Richard Ricci
Wednesday, July 31, 2002
SALT LAKE CITY A former handyman named by police as a potential suspect in the disappearance of Elizabeth Smart pleaded not guilty Wednesday to unrelated burglary and theft charges.
Elizabeth's father, Ed Smart, has repeatedly said he thinks Richard Ricci, 48, was somehow involved in his 14-year-old daughter's disappearance.
Smart was in the courtroom for Ricci's appearance. In an unusual move, he and a family spokesman met privately for 25 minutes in a court office with Ricci's wife, Angela, and her father, David Morse Sr.
AP Elizabeth Smart "I just wanted to talk to her. I just wanted to plead with her," Smart said as he left the courthouse. "I am doing everything I can for my daughter."
Angela Ricci, who left the court without commenting, maintained her husband's innocence, Smart said.
The teen was taken at gunpoint from her bedroom early June 5. Her 9-year-old sister, who had been sleeping in the same bed with Elizabeth, witnessed the abduction.
Ricci worked in the Smart home as a handyman last year but has not been charged in connection with the abduction.
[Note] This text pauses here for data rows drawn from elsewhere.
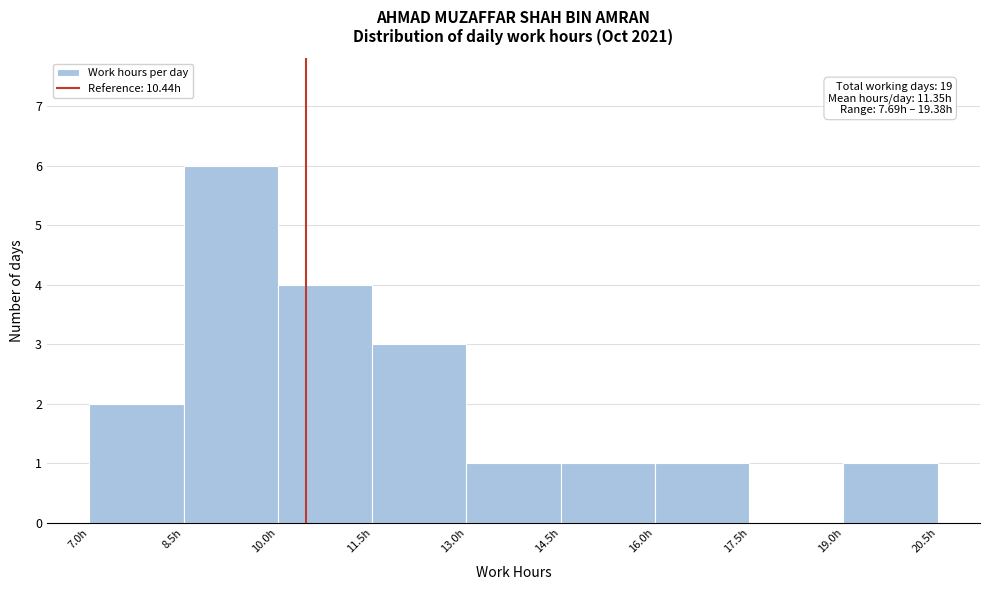

Over which range of the x-axis is the bar tallest?

8.5 to 10.0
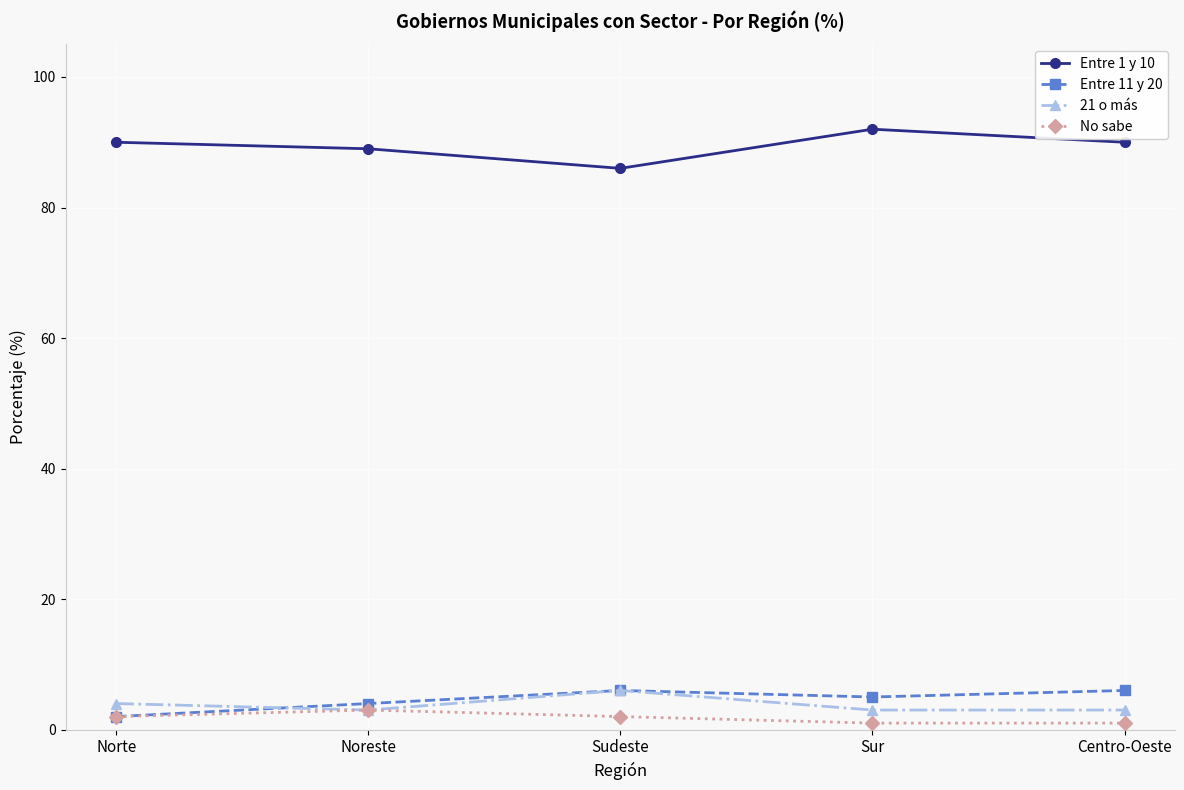

How many interior local peaks does the Entre 1 y 10 series have?

1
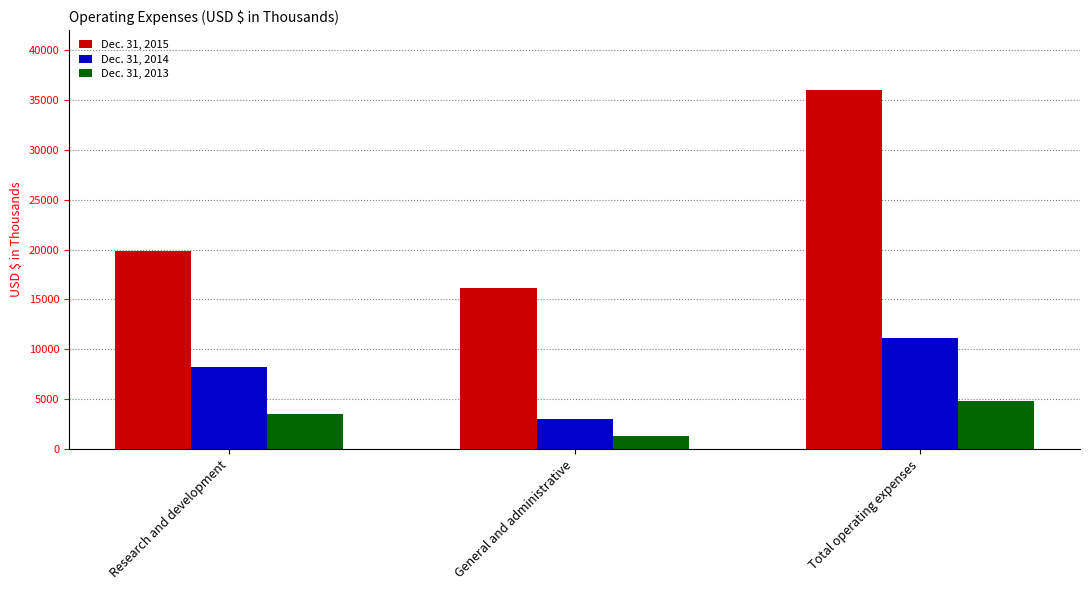

What is the label of the 1st bar from the right?

Total operating expenses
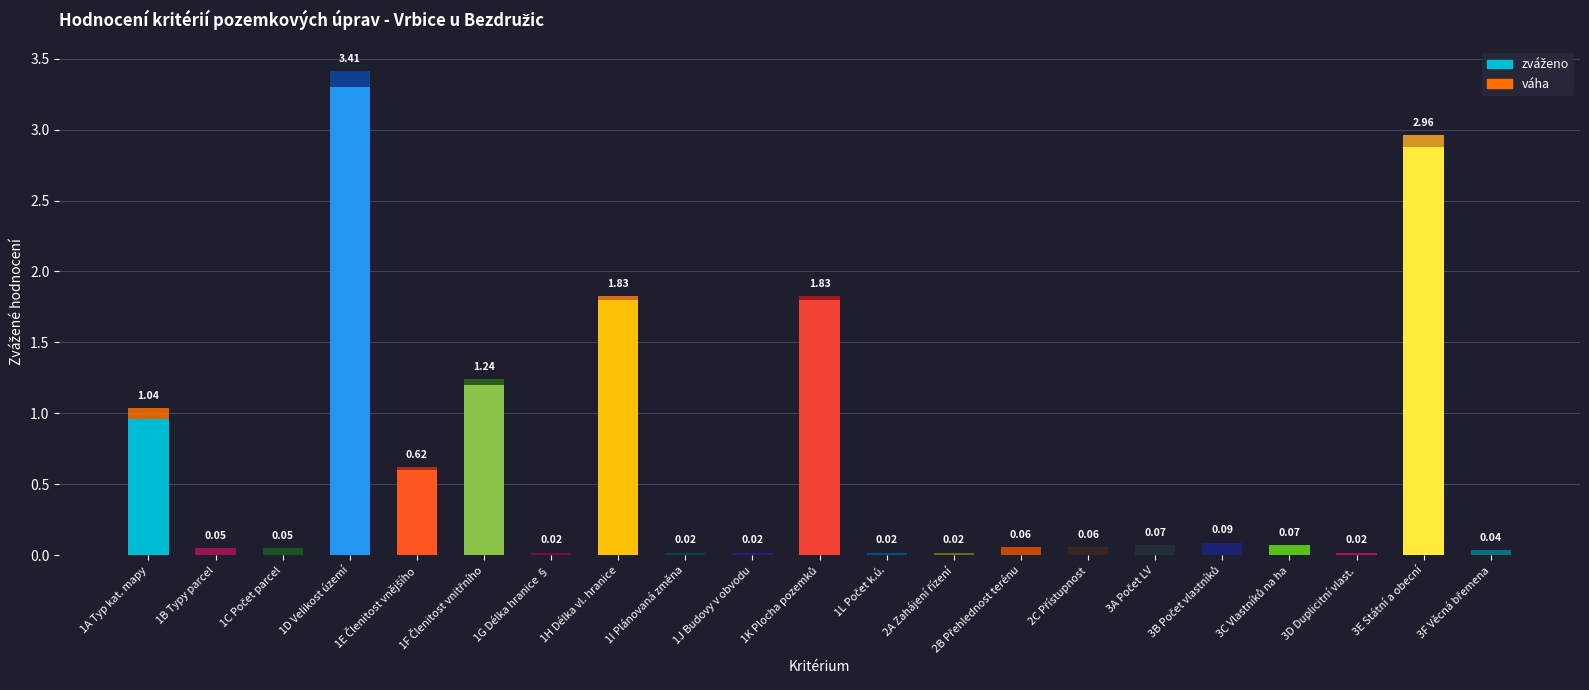

At which category is the sum across all series the highest?

1D Velikost území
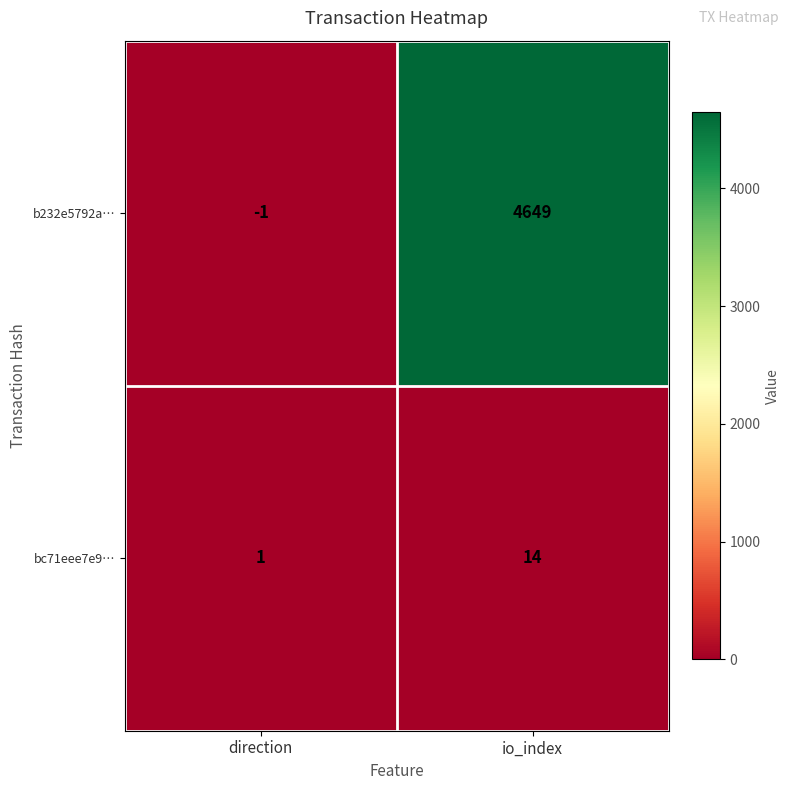

Where is b232e5792a… nearest to the value 2324?

direction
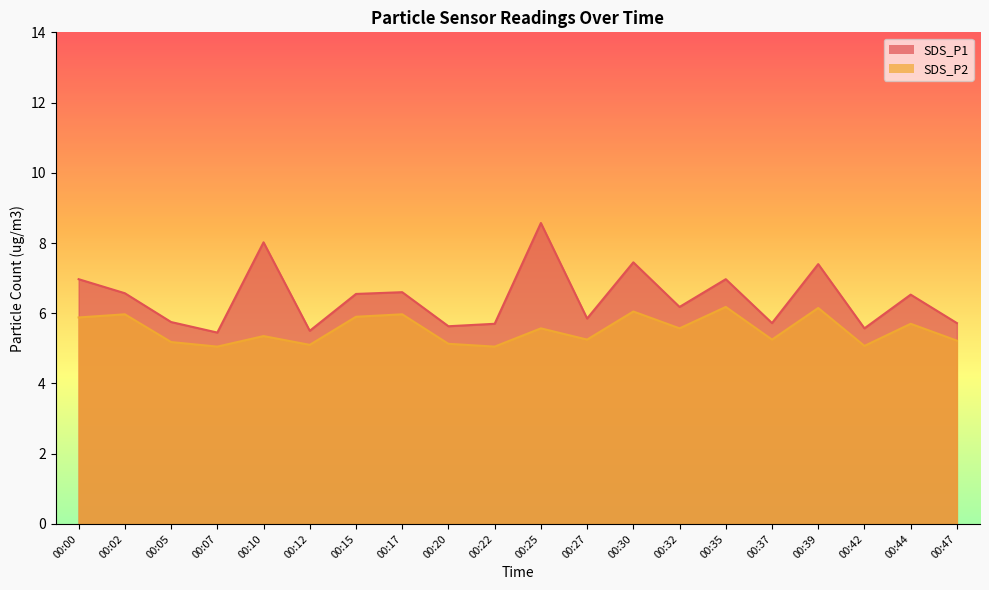

What is the difference between the SDS_P1 values at 00:42 and 00:15?

1.0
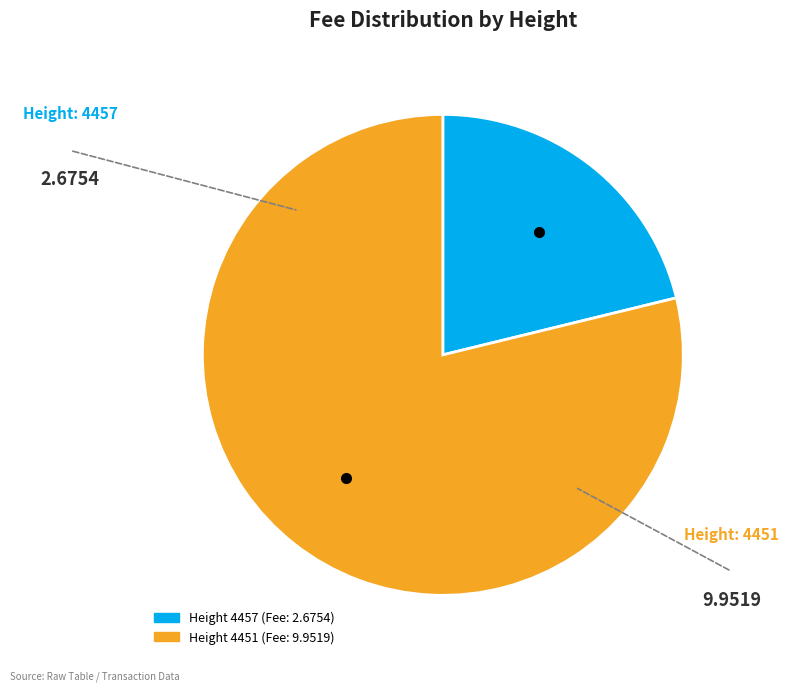

Does any single category account for the majority?

Yes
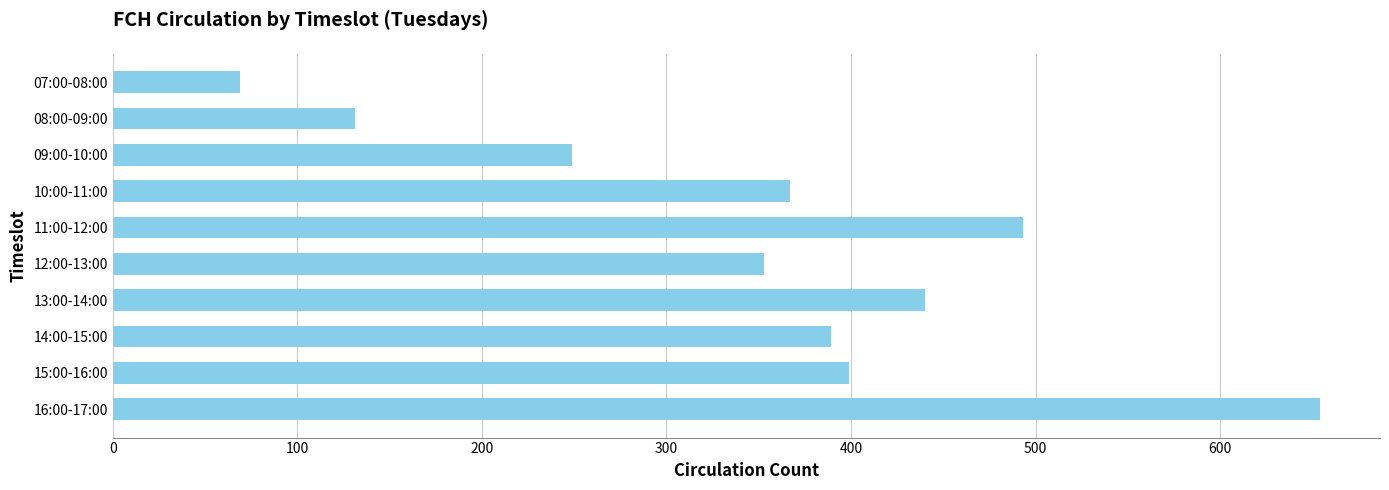

Which has a higher value, 12:00-13:00 or 07:00-08:00?

12:00-13:00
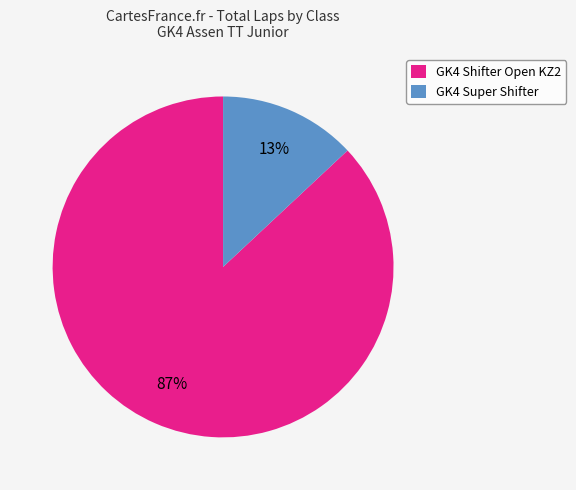

Is there a majority slice in this chart?

Yes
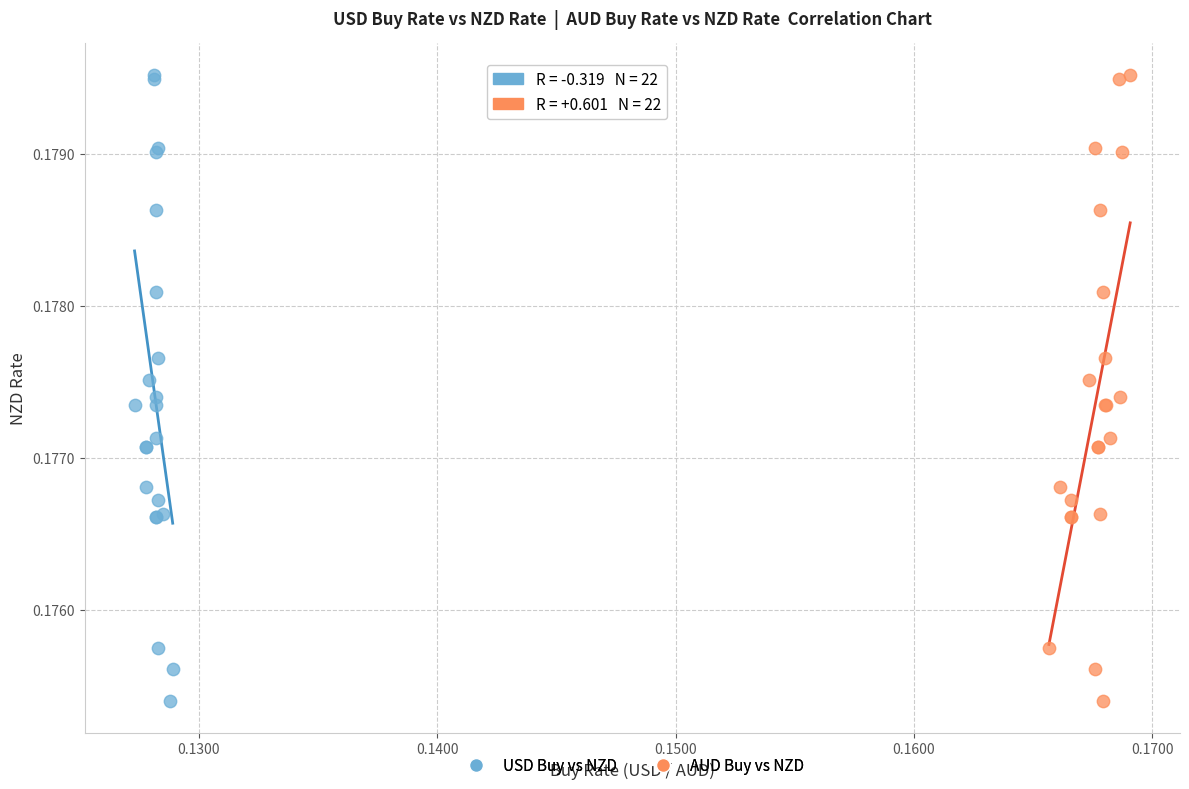

What are all the series names shown in the legend?

USD Buy vs NZD, AUD Buy vs NZD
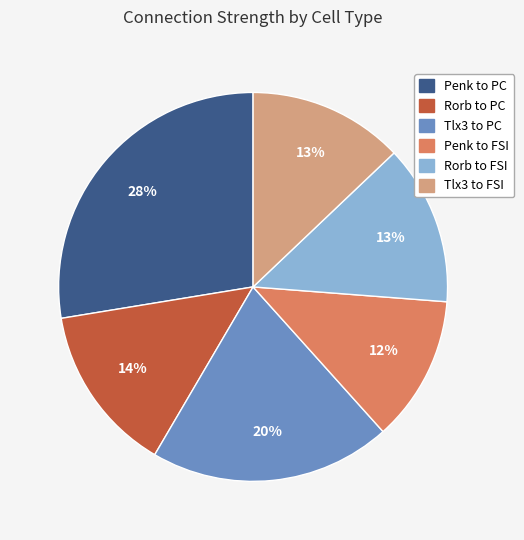

Which has a higher value, Rorb to PC or Tlx3 to FSI?

Rorb to PC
He has said he had nothing to do with it.
Ricci is being held in maximum security at the Utah State Prison on the burglary and theft charges, as well as on an alleged parole violation.
He appeared in shackles in the heavily secured courtroom for the three-minute hearing and entered his innocent plea on the state charges.
Prosecutors allege Ricci stole $3,500 worth of items from the Smarts' home in June 2001. A search of Ricci's trailer last month turned up jewelry and other items that allegedly belonged to the Smarts, authorities have said. He is also charged with taking jewelry and about $300 in cash from another home in the Smarts' wealthy neighborhood.
Ricci, who worked as a handyman in both homes, admitted committing those crimes, authorities said.
In addition to the burglary charges he faces in state court, Ricci has been charged in federal court with bank robbery.